_WRITTEN PROBLEM:_ Copy everything in the records from the line containing "order: Polypodiales" down to the line containing "collection date: 1955-04-20", including both of those lines.

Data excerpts

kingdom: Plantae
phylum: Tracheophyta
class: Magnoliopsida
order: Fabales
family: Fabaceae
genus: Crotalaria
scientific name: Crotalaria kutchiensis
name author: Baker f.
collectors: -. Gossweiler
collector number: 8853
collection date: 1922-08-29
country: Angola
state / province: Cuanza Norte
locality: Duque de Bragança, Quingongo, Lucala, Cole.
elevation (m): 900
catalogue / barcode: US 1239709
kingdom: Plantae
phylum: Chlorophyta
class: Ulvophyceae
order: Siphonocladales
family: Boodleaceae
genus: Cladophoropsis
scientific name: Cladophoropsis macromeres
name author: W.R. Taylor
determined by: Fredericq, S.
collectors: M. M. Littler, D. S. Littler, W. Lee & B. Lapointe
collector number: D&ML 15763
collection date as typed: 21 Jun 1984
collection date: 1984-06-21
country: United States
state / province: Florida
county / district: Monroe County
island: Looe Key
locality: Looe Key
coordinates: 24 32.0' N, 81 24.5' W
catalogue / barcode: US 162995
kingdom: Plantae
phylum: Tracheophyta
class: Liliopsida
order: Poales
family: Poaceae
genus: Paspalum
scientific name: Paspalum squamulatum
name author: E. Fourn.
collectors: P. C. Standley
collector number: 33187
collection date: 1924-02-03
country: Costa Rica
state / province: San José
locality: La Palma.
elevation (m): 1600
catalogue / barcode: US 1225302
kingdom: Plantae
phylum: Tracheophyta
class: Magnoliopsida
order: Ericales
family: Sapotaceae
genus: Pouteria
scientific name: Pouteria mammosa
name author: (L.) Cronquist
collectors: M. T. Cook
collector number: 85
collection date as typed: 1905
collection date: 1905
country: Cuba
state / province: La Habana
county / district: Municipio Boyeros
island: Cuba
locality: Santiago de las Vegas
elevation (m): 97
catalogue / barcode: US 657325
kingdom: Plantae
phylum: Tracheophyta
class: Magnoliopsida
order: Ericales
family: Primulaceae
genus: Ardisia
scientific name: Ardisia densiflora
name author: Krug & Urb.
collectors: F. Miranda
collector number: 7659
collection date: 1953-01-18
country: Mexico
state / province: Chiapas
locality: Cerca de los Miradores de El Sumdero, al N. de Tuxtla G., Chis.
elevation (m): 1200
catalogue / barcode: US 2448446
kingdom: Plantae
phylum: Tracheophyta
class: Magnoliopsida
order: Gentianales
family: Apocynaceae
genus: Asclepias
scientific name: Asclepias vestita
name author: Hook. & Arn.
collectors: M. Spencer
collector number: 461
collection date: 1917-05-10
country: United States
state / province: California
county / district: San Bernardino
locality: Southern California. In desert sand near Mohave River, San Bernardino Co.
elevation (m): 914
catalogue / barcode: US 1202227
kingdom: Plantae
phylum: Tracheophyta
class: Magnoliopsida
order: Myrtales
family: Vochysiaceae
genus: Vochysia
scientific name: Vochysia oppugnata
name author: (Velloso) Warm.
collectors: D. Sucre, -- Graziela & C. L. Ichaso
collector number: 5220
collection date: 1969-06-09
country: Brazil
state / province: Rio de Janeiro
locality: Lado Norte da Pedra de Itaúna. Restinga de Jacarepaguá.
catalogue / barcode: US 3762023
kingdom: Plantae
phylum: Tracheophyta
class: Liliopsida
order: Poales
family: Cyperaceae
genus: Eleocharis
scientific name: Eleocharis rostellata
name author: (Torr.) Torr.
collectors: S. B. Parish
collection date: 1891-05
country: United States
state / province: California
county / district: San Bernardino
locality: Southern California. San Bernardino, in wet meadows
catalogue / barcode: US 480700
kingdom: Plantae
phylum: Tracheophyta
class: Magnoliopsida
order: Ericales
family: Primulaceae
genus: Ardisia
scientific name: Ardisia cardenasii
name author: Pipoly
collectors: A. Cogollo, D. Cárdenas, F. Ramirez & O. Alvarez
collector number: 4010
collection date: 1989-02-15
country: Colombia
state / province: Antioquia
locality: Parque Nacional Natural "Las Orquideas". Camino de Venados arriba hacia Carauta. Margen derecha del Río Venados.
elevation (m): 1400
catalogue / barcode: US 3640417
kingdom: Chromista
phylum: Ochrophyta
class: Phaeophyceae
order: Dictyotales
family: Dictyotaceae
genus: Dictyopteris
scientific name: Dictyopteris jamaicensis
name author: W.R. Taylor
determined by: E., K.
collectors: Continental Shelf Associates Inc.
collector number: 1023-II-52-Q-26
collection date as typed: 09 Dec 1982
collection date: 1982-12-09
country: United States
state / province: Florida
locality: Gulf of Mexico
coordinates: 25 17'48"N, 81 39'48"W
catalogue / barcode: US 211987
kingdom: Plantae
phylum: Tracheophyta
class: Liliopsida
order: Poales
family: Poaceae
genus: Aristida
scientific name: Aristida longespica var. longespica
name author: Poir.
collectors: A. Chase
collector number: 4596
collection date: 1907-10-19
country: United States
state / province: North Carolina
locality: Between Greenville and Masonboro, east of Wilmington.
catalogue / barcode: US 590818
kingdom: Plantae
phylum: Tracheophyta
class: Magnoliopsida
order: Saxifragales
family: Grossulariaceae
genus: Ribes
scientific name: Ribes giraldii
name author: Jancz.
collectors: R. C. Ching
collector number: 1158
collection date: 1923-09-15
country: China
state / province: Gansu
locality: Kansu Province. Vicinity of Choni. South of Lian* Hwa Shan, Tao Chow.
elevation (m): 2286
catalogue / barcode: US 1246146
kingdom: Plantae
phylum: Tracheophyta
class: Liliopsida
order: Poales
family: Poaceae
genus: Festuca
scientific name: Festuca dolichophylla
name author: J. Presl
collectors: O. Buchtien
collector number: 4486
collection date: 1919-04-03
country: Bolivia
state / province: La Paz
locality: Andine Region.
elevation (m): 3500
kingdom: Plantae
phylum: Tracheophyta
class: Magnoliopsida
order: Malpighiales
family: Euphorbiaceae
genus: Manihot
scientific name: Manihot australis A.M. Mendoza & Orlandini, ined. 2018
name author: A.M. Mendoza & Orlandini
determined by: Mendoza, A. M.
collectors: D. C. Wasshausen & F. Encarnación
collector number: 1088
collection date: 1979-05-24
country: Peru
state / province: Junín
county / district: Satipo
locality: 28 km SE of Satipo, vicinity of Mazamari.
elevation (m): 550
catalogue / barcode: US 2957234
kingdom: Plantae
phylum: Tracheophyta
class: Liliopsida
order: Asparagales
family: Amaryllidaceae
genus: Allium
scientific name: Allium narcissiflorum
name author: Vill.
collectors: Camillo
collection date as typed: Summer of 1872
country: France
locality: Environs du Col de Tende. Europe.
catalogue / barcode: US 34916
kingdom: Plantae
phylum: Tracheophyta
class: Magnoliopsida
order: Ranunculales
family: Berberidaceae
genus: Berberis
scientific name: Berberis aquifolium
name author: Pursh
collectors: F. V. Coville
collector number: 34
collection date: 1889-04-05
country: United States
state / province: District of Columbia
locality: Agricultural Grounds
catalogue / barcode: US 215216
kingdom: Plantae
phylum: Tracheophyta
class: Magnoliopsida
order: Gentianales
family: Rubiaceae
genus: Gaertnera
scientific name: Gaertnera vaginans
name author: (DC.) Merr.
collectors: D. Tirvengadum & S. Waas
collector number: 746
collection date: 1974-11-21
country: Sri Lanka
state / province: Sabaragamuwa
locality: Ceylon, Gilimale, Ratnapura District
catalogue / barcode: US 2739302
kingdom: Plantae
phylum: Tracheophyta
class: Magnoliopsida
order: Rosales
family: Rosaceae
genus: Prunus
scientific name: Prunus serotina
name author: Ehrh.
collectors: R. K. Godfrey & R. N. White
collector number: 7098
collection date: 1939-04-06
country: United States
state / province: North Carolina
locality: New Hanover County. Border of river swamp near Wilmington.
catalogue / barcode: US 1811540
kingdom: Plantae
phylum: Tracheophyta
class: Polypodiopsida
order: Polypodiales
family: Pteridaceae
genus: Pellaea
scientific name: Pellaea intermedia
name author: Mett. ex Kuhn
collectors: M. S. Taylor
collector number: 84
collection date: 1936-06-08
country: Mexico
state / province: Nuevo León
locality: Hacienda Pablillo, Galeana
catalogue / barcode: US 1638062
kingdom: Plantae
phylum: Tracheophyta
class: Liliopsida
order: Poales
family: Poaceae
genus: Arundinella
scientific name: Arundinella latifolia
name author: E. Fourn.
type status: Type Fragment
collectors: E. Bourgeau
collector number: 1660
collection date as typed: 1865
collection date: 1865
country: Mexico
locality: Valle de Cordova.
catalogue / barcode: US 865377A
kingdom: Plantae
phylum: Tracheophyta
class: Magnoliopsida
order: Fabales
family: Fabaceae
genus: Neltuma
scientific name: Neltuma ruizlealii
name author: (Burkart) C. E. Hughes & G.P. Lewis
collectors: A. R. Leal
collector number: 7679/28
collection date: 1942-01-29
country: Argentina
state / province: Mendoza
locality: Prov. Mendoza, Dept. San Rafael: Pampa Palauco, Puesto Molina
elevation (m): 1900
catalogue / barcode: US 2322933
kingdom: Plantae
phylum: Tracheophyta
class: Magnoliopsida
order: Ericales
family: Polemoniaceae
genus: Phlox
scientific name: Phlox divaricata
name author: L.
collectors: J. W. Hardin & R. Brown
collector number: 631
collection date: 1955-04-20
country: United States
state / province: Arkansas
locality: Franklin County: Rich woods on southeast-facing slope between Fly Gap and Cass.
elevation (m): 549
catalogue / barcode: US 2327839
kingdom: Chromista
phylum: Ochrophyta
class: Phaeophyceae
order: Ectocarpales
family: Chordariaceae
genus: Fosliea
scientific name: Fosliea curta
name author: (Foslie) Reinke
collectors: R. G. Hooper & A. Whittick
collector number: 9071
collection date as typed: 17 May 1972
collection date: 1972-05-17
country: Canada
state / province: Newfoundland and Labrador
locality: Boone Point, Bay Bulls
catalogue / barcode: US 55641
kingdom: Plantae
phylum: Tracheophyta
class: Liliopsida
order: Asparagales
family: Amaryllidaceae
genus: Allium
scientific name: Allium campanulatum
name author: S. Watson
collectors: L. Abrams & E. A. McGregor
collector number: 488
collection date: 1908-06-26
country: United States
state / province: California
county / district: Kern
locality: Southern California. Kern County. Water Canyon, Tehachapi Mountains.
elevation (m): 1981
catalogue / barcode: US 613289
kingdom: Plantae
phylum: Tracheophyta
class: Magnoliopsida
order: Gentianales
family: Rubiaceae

_CORRECT ANSWER:_
order: Polypodiales
family: Pteridaceae
genus: Pellaea
scientific name: Pellaea intermedia
name author: Mett. ex Kuhn
collectors: M. S. Taylor
collector number: 84
collection date: 1936-06-08
country: Mexico
state / province: Nuevo León
locality: Hacienda Pablillo, Galeana
catalogue / barcode: US 1638062
kingdom: Plantae
phylum: Tracheophyta
class: Liliopsida
order: Poales
family: Poaceae
genus: Arundinella
scientific name: Arundinella latifolia
name author: E. Fourn.
type status: Type Fragment
collectors: E. Bourgeau
collector number: 1660
collection date as typed: 1865
collection date: 1865
country: Mexico
locality: Valle de Cordova.
catalogue / barcode: US 865377A
kingdom: Plantae
phylum: Tracheophyta
class: Magnoliopsida
order: Fabales
family: Fabaceae
genus: Neltuma
scientific name: Neltuma ruizlealii
name author: (Burkart) C. E. Hughes & G.P. Lewis
collectors: A. R. Leal
collector number: 7679/28
collection date: 1942-01-29
country: Argentina
state / province: Mendoza
locality: Prov. Mendoza, Dept. San Rafael: Pampa Palauco, Puesto Molina
elevation (m): 1900
catalogue / barcode: US 2322933
kingdom: Plantae
phylum: Tracheophyta
class: Magnoliopsida
order: Ericales
family: Polemoniaceae
genus: Phlox
scientific name: Phlox divaricata
name author: L.
collectors: J. W. Hardin & R. Brown
collector number: 631
collection date: 1955-04-20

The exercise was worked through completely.